In the final stretch of the 2012 election, President Obama was heckled by some of his opponents for taking out a $15 million loan from Bank of America Corp (NYSE:BAC).
What did the loan represent? Depending on who you ask and which side of the political aisle they sit on, there are plenty of answers. I’d argue that the reality was probably neutral: The campaign needed a short-term loan, and the money from B of A was there and at a reasonable price.
What the loan almost certainly didn’t represent was any sort of presidential soft spot for the “too big to fail” bank. Asked by ABC’s George Stephanopoulos back in 2011 about whether Bank of America’s highly controversial debit-card fee could be stopped, the president responded:
Well, you can stop it because if you say to the banks, “You don’t have some inherent right just to, you know, get a certain amount of profit if your customers are being mistreated. That you have to treat them fairly and transparently.”
Which is wrong for a variety reasons. But that’s a discussion for another time.
Looking back at it though, I got curious: What is Bank of America Corp (NYSE:BAC) to the president? A useful lending institution, or a handy political punching bag?

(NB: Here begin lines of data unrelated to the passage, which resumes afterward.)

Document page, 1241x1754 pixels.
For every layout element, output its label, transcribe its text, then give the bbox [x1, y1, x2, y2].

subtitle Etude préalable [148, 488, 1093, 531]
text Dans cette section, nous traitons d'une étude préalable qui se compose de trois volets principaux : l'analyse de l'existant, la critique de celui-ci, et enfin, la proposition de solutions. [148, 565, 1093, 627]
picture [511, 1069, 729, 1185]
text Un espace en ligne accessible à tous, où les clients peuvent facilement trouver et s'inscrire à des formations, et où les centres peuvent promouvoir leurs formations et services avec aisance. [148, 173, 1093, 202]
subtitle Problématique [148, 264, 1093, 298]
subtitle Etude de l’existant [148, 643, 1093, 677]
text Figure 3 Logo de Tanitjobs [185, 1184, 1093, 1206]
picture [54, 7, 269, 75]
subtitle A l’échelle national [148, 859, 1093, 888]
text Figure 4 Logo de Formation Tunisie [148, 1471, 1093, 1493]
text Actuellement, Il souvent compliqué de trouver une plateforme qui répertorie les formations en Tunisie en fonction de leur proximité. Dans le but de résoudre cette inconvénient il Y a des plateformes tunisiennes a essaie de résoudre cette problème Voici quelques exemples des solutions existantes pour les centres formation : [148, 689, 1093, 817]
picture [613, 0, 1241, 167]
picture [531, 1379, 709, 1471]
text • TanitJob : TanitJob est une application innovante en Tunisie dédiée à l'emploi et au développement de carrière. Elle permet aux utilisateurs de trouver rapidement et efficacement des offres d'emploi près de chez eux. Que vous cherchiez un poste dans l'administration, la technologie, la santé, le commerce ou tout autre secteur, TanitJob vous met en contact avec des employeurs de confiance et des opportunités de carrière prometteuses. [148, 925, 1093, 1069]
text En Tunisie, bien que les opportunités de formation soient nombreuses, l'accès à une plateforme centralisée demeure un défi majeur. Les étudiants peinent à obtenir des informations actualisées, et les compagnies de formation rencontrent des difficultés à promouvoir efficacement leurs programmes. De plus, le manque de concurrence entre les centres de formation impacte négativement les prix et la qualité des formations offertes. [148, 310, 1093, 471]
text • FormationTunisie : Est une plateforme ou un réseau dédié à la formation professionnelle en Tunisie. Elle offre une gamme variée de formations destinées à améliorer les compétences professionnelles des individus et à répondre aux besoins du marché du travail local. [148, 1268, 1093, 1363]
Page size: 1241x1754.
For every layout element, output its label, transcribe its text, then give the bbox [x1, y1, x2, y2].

Banking institutions in general weren’t the president’s biggest allies during the most recent campaign. None of his top contributors came from the world of finance. Meanwhile, Mitt Romney’s top five (hat tip to OpenSecrets.org) looked like this:
Goldman Sachs Group, Inc. (NYSE:GS) : $1 million
Bank of America Corp (NYSE:BAC): $1 million
Morgan Stanley (NYSE:MS) : $911,055
JPMorgan Chase & Co. (NYSE:JPM) : $833,096
Wells Fargo & Co (NYSE:WFC) : $674,076
President Obama did pocket some campaign cash from B of A, but that $257,397 was a fraction of what went to Romney.
And while the president tapped B of A for a campaign loan, his personal finances lie elsewhere. According to his 2011 financial disclosure (again, courtesy of OpenSecrets.org), he has multiple accounts — including a private client account — with JPMorgan. He has another checking account and a 30-year mortgage with Northern Trust Corporation (NASDAQ:NTRS). And he has retirement and education savings in Vanguard, Calvert, and PIMCO.